## What the exercise asks
Type out the lines below exactly, pictures excluded.
*** Given information ***
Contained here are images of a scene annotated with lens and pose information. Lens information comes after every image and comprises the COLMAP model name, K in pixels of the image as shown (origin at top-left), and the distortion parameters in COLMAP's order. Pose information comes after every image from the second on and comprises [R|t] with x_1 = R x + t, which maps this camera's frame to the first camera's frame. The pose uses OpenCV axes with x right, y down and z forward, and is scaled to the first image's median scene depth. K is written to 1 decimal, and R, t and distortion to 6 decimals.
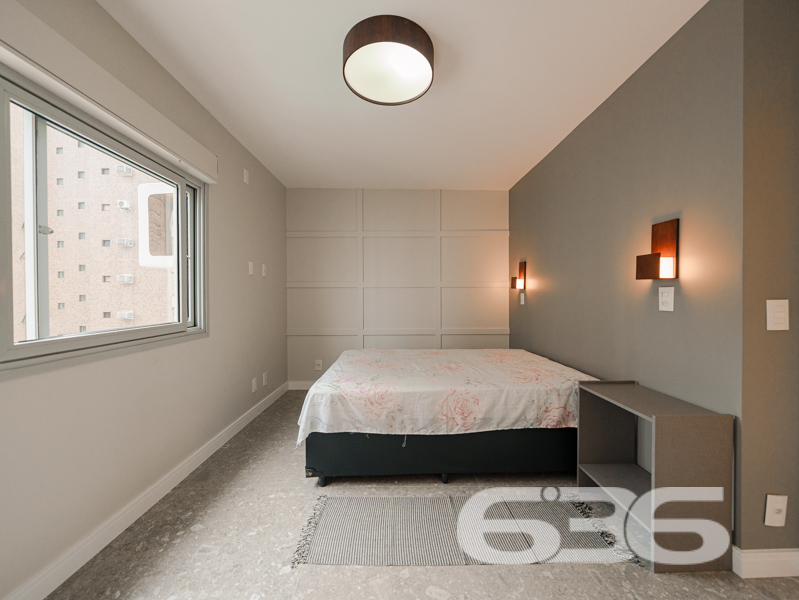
lens RADIAL K [[306.2, 0, 398.4], [0, 306.2, 298.9], [0, 0, 1]] dist [-0.003909, 0.000291]
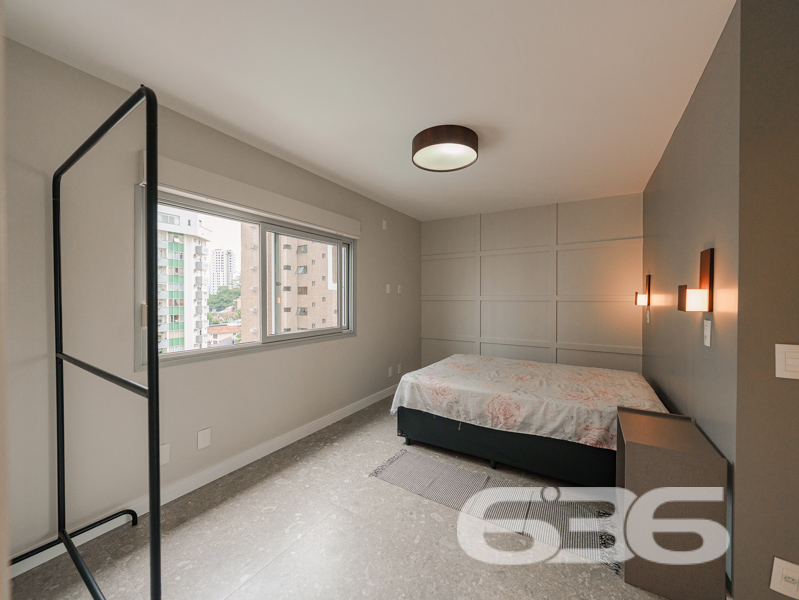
lens RADIAL K [[306.2, 0, 398.2], [0, 306.2, 300.6], [0, 0, 1]] dist [-0.003909, 0.000291]
pose [[0.841451, 0.008035, -0.540274, 0.504430], [-0.007168, 0.999967, 0.003709, -0.081500], [0.540286, 0.000752, 0.841481, -0.256104]]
*** End of Given information ***
## Answer section
Contained here are images of a scene annotated with lens and pose information. Lens information comes after every image and comprises the COLMAP model name, K in pixels of the image as shown (origin at top-left), and the distortion parameters in COLMAP's order. Pose information comes after every image from the second on and comprises [R|t] with x_1 = R x + t, which maps this camera's frame to the first camera's frame. The pose uses OpenCV axes with x right, y down and z forward, and is scaled to the first image's median scene depth. K is written to 1 decimal, and R, t and distortion to 6 decimals.
lens RADIAL K [[306.2, 0, 398.4], [0, 306.2, 298.9], [0, 0, 1]] dist [-0.003909, 0.000291]
lens RADIAL K [[306.2, 0, 398.2], [0, 306.2, 300.6], [0, 0, 1]] dist [-0.003909, 0.000291]
pose [[0.841451, 0.008035, -0.540274, 0.504430], [-0.007168, 0.999967, 0.003709, -0.081500], [0.540286, 0.000752, 0.841481, -0.256104]]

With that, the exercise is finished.